Before the Trump rally on Wednesday, federal and local law enforcement agencies shared raw intelligence showing that some people associated with extremist groups, including some with White supremacist ideologies, were expected to flock to Washington at Trump’s urging, according to law enforcement officials briefed on the intelligence. One official said the regional level intelligence reports were broadly shared, including with the US Capitol Police. But the officials said, none of the intelligence reports suggested any plots to attack the Capitol. Much of the information was so-called open-source reporting, based on social media and extremist sites on the Internet, where discussions among planned rally-goers shared some of Trump’s false claims about a stolen election.
“It was a lot of noise, like there always is,” said one federal law enforcement official who reviewed intelligence reports from before the Trump rally.
More than 20 arrests on federal charges made since Wednesday have largely focused on some of the relatively easy to identify insurrectionists, many of whom proudly posted on social media or even livestreamed their participation, law enforcement officials said.
The harder work now is to try to build potential domestic terrorism cases against people who helped engineer the attack, one federal law enforcement official said.
In a news conference Friday, a federal prosecutor in Washington told reporters that investigators in some cases are using initial charges to try to arrest people, while they continue to investigate what other possible charges to bring.
That includes looking into possible foreign ties for some suspects; one woman arrested asked for a Russian translator during her court hearing last week.
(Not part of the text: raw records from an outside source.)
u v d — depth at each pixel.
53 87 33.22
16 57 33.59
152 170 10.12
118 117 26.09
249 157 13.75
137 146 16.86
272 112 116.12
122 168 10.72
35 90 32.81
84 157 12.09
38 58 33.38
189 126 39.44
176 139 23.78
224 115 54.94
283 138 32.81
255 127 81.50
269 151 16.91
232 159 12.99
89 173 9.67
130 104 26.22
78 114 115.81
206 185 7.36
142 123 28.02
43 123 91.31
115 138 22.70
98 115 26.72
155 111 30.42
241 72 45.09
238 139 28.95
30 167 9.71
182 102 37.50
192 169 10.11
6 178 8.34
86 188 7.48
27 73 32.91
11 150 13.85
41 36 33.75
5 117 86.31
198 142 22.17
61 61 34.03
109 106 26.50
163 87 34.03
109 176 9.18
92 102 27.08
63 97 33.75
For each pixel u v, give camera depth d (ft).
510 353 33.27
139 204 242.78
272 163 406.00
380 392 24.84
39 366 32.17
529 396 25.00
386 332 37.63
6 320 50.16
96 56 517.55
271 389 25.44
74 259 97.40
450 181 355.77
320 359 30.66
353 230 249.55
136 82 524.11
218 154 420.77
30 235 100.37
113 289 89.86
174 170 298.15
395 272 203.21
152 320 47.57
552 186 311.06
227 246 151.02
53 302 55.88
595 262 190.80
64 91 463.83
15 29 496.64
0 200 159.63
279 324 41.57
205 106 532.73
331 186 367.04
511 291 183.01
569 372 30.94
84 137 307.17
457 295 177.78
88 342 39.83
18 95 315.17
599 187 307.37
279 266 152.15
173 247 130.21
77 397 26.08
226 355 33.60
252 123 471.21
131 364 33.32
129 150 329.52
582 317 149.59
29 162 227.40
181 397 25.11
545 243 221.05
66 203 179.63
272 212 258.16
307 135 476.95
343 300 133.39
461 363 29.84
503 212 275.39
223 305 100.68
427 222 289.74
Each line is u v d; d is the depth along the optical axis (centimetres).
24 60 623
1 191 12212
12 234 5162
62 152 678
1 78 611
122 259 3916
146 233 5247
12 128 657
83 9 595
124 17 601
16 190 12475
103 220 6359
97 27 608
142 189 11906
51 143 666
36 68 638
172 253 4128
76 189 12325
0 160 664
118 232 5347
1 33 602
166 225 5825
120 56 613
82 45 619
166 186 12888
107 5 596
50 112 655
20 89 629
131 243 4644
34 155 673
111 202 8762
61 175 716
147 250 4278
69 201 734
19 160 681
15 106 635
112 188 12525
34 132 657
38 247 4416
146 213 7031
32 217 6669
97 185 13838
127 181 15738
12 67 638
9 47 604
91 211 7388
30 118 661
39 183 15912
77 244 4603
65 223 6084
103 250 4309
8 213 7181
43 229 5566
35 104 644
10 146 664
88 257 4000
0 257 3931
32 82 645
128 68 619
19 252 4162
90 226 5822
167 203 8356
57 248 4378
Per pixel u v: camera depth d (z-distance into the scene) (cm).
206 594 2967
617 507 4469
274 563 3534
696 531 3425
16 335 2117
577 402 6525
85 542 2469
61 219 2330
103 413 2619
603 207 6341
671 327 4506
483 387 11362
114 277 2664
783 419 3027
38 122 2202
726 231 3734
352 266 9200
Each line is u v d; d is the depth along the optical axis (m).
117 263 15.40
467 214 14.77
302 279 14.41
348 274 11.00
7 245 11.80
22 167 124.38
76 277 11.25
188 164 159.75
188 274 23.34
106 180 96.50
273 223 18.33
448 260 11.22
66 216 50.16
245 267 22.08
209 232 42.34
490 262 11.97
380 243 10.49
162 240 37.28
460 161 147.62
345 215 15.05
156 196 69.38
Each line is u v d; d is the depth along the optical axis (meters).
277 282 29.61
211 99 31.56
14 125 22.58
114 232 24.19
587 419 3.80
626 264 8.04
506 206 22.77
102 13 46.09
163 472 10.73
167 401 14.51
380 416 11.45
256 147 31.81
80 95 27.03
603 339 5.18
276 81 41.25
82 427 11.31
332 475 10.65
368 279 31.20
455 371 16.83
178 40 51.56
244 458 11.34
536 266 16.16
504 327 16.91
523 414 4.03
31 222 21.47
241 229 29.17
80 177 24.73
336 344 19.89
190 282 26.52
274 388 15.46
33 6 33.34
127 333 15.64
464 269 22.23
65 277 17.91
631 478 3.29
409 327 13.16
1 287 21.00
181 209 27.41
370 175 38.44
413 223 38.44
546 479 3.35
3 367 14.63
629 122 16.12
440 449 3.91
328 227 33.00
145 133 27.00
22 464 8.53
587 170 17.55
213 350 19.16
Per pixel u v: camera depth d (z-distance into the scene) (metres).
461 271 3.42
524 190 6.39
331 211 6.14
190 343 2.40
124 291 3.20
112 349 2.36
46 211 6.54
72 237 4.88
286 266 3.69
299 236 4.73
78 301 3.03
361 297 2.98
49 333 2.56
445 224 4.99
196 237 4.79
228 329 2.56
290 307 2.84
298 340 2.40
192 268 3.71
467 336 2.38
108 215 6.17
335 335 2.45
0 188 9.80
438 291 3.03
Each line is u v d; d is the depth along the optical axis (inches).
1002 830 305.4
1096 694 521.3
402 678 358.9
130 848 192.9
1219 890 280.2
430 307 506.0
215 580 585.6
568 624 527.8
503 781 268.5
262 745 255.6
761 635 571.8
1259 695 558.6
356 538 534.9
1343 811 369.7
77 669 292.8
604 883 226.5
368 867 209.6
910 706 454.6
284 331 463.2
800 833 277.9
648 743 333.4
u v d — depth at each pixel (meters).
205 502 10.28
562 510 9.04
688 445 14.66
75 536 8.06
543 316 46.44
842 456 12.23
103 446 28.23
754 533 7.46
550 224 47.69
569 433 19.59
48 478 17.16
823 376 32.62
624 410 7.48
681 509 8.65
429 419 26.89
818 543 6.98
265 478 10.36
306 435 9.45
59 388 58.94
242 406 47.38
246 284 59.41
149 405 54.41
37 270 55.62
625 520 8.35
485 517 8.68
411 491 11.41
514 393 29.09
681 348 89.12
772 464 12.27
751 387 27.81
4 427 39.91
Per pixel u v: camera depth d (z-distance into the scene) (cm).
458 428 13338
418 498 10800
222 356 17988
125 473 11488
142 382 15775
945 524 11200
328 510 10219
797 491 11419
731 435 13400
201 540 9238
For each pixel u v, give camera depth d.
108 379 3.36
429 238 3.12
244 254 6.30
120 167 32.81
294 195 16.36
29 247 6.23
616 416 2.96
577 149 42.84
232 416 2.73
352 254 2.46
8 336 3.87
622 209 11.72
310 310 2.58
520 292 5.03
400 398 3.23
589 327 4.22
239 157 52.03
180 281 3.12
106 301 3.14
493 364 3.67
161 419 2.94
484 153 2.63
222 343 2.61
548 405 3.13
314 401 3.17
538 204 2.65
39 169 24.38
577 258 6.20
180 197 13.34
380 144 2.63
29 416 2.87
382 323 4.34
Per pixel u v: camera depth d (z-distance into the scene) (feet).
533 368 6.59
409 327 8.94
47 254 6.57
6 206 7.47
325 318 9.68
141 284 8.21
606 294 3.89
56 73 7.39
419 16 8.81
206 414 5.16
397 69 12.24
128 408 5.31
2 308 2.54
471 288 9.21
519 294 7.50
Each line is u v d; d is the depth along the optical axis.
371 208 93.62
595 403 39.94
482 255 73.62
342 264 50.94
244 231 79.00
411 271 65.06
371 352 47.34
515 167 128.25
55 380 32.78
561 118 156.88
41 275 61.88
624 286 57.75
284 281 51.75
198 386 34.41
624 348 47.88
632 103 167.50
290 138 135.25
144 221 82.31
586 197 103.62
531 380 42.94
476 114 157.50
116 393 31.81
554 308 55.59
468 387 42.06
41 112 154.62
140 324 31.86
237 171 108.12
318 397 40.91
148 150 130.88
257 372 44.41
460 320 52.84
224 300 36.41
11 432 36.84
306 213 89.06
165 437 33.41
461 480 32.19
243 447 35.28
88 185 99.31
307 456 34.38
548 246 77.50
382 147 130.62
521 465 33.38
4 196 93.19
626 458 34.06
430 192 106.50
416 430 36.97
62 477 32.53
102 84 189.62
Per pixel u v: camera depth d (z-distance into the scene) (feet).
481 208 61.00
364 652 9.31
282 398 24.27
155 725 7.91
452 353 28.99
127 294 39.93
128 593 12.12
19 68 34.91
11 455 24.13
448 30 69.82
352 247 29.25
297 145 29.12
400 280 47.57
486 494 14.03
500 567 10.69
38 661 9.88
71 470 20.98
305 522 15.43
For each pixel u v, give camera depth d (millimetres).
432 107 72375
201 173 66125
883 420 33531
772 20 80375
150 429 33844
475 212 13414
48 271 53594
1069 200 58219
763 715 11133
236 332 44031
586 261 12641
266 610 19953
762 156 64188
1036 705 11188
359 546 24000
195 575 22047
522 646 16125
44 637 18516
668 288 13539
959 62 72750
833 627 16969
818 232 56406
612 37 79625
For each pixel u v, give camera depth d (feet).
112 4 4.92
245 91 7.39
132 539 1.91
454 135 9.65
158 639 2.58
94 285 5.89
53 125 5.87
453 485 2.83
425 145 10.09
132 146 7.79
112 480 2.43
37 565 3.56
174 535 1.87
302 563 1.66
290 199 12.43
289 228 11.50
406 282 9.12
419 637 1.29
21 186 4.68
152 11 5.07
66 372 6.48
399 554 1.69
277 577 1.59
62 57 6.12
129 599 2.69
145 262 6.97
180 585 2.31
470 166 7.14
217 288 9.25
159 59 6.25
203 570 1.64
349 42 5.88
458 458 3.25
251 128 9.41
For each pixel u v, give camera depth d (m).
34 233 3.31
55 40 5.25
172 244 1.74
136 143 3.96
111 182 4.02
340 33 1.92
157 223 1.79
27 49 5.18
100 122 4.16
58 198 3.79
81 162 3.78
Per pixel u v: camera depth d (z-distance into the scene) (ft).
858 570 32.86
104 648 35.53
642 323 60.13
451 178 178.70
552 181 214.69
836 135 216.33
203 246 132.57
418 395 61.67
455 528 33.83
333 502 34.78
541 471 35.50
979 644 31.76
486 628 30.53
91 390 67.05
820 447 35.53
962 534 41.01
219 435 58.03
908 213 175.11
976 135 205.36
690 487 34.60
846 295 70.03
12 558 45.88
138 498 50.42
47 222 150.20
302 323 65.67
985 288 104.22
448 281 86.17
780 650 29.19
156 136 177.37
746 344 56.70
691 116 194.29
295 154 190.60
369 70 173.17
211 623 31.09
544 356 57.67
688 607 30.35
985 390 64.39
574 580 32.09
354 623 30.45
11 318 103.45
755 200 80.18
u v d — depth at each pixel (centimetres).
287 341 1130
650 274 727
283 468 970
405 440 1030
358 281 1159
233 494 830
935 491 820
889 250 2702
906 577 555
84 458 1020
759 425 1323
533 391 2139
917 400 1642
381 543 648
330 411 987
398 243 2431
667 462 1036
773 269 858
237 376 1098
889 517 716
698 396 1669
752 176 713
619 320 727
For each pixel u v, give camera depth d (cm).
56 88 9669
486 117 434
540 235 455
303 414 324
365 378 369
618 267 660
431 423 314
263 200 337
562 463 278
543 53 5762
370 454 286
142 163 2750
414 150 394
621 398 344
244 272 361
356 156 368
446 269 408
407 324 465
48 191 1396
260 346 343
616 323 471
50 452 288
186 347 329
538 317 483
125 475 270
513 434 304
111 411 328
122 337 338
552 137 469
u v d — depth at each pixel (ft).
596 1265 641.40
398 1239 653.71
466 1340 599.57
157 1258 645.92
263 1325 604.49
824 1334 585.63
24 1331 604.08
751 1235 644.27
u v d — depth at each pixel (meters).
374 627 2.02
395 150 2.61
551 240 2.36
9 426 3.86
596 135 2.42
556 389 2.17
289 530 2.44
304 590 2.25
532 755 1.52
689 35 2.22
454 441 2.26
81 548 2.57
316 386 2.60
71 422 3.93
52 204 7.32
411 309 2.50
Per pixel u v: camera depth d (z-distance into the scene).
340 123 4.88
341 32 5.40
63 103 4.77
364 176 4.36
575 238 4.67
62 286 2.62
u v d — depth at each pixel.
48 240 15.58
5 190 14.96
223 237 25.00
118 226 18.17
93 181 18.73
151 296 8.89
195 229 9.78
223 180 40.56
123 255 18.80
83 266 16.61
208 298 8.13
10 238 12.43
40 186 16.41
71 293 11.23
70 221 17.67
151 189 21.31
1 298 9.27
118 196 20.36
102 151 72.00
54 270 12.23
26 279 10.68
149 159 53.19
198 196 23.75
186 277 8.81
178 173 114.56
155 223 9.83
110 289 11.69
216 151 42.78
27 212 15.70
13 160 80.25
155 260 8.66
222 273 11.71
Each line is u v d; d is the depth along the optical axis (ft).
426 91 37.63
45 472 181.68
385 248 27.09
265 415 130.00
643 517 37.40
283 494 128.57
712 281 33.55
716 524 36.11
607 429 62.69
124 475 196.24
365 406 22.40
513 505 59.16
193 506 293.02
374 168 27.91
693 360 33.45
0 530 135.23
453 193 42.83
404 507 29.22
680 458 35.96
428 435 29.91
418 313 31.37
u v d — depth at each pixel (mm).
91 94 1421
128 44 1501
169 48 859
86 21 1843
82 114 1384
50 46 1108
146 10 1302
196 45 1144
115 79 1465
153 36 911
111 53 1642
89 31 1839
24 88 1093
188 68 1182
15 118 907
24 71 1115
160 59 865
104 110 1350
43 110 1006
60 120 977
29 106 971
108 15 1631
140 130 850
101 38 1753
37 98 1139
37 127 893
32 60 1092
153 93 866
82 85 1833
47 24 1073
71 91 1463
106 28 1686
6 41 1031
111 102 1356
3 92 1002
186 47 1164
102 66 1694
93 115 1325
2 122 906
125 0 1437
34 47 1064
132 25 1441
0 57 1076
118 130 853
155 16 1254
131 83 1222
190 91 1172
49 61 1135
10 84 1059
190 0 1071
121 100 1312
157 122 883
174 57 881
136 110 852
“The goal here is to really to identify people and get them at least what we call placeholder charges initially and then we look deeper into how these individuals came here, how much planning was involved, and any actors domestic or foreign,” said Ken Kohl, the acting principal assistant US Attorney in Washington.
Amid that effort is an equally urgent one to prepare for more potential violence from groups that are planning to come to Washington before and during the Biden inauguration.
The FBI, the Department of Homeland Security and other agencies are redoubling efforts to try to identify people who could be planning violence.
The fact Wednesday’s mob managed to overwhelm an unprepared Capitol Police force has likely emboldened others who may want to try something similar either in Washington, or in states around the country, officials say. That includes foreign terrorist groups that have always had the US Capitol as a top target.